Work request: Your output should be the exact lines from the start of the data through the line containing "pinky tip: (110, 141)", with no pictures.

Body or hand keypoint data
··········
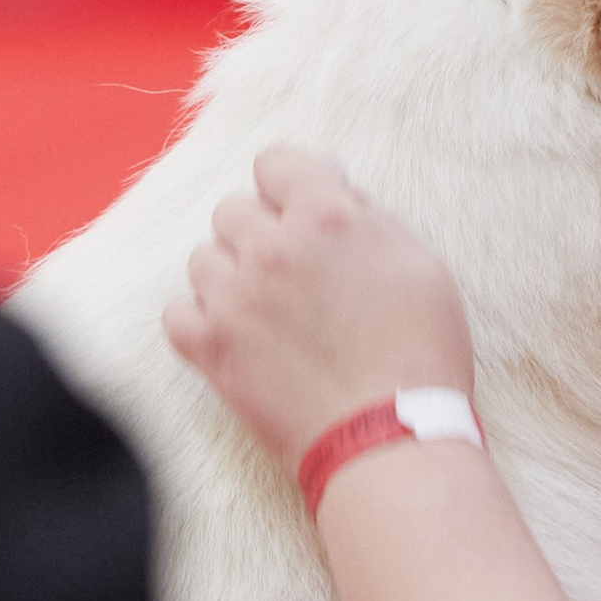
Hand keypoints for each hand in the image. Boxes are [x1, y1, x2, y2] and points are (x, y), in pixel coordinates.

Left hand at [164, 148, 475, 468]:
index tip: (301, 212)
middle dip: (262, 234)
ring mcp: (233, 298)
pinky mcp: (209, 347)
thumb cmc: (419, 355)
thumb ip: (369, 217)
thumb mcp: (422, 266)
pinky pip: (178, 311)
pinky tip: (238, 335)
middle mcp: (272, 248)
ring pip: (204, 258)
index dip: (290, 187)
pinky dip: (202, 319)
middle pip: (234, 211)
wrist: (389, 437)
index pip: (275, 164)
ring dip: (233, 277)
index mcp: (327, 217)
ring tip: (271, 313)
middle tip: (296, 275)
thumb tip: (330, 186)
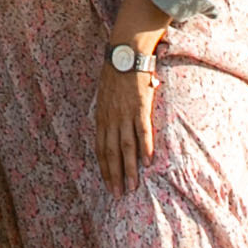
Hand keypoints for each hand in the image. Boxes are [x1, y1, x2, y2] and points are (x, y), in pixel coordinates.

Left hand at [96, 44, 163, 194]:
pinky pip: (142, 131)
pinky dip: (145, 148)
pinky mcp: (140, 106)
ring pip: (126, 147)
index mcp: (101, 117)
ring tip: (132, 186)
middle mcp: (111, 118)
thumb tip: (111, 131)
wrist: (124, 53)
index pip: (101, 149)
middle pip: (111, 153)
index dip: (104, 168)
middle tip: (118, 195)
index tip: (108, 185)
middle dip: (114, 175)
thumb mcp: (104, 97)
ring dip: (129, 169)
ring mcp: (125, 114)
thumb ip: (107, 115)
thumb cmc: (115, 74)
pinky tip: (147, 162)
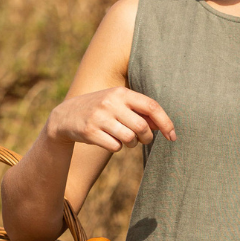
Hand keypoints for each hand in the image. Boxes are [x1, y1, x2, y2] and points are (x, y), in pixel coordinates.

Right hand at [45, 86, 175, 152]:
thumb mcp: (118, 104)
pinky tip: (110, 141)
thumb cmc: (101, 110)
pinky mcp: (90, 131)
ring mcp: (99, 117)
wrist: (66, 116)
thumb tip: (163, 126)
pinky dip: (117, 147)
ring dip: (132, 144)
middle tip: (143, 140)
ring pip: (129, 139)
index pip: (151, 106)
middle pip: (142, 127)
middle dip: (147, 138)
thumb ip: (139, 112)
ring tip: (126, 140)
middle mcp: (110, 102)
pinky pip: (115, 146)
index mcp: (121, 93)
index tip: (173, 136)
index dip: (166, 123)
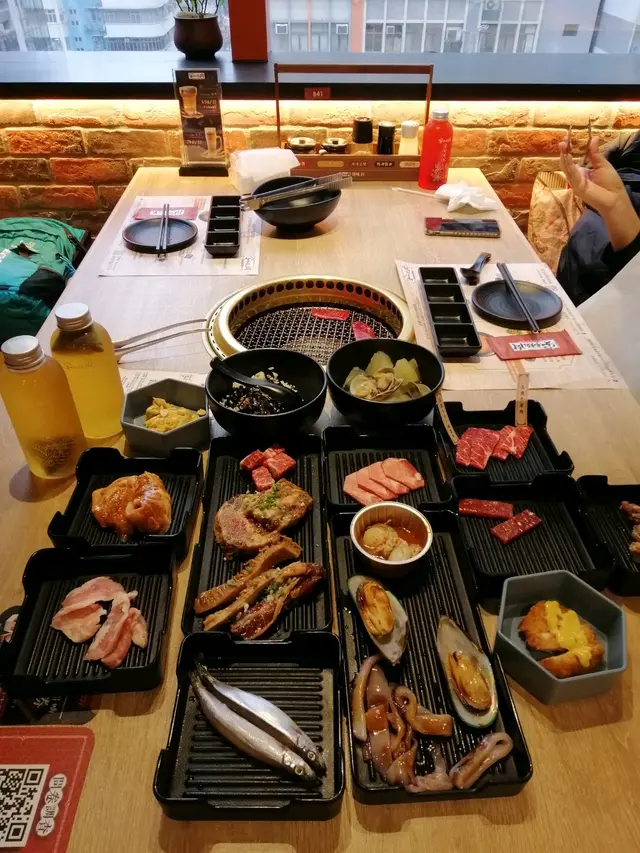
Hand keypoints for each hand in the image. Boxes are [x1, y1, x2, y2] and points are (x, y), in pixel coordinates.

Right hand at [559, 135, 639, 250]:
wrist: (614, 198)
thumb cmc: (610, 183)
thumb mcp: (602, 164)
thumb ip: (595, 153)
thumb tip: (593, 138)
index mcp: (581, 172)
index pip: (571, 160)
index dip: (568, 151)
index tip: (567, 140)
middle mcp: (576, 177)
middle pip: (566, 164)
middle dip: (564, 152)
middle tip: (563, 141)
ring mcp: (575, 183)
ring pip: (567, 168)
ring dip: (564, 157)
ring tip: (563, 145)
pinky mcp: (578, 187)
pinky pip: (572, 175)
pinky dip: (569, 165)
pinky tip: (568, 156)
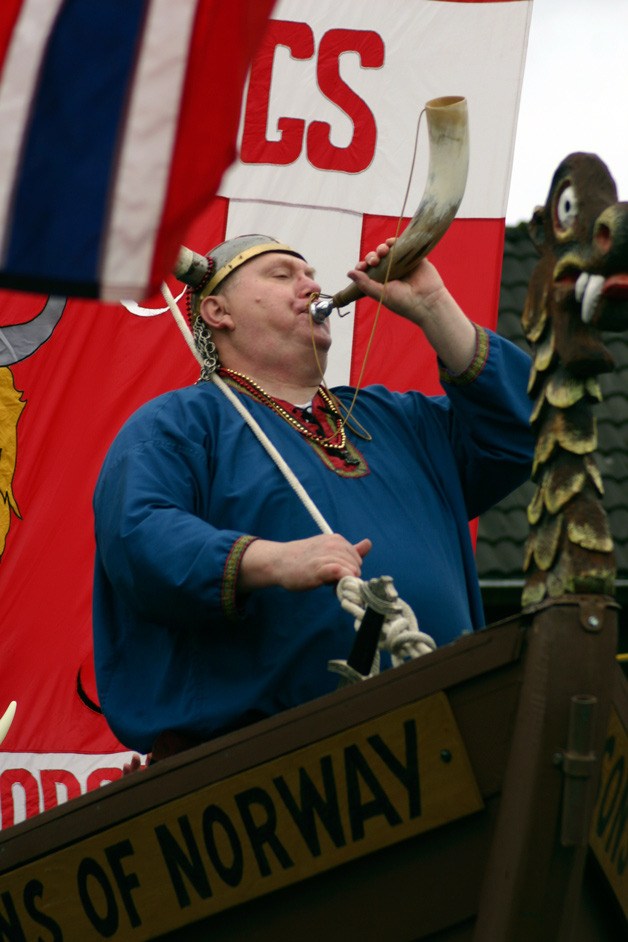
··········
Response below:
Hand keypoints for each hand in the image. Boxes are [x1, y1, x2, y2] and points are (x, y), in pixel coordinates.

Left hand at [164, 148, 475, 468]:
index tip: (301, 212)
middle dip: (262, 234)
ring mcp: (233, 298)
pinky mcp: (209, 347)
thumb cmc: (419, 355)
thumb ip: (369, 217)
thumb mcp: (422, 266)
pinky pip: (178, 311)
pinky tip: (238, 335)
middle mcp: (272, 248)
ring pip: (204, 258)
index dip: (290, 187)
pinky dip: (202, 319)
middle pip: (234, 211)
wrist: (389, 437)
index pip: (275, 164)
ring dip: (233, 277)
index mcp: (327, 217)
ring tip: (271, 313)
middle tip: (296, 275)
thumb tip: (330, 186)
Hand keypoints for each hand in the image. Boxes are [x1, y1, x2, y2] and points are (x, y), in pixel coordinates.

Left hand at [96, 44, 163, 194]:
pinky pip: (142, 131)
pinky dip: (145, 148)
pinky mcp: (140, 106)
ring pip: (126, 147)
index mcp: (101, 117)
ring tip: (132, 186)
middle mcp: (111, 118)
thumb tip: (111, 131)
wrist: (124, 53)
index pip: (101, 149)
middle pip: (111, 153)
index dip: (104, 168)
middle tip: (118, 195)
index tip: (108, 185)
middle dip: (114, 175)
thumb mcp: (104, 97)
ring dip: (129, 169)
ring mcp: (125, 114)
thumb ip: (107, 115)
thumb cmc: (115, 74)
pinky tip: (147, 162)
Hand keypoints for each hand in the image. Boxes are [x1, y1, x2, y2] and points are (x, y), in pixel coordinates.

Right hand at [45, 86, 175, 152]:
thumb mcp: (118, 104)
pinky tip: (110, 141)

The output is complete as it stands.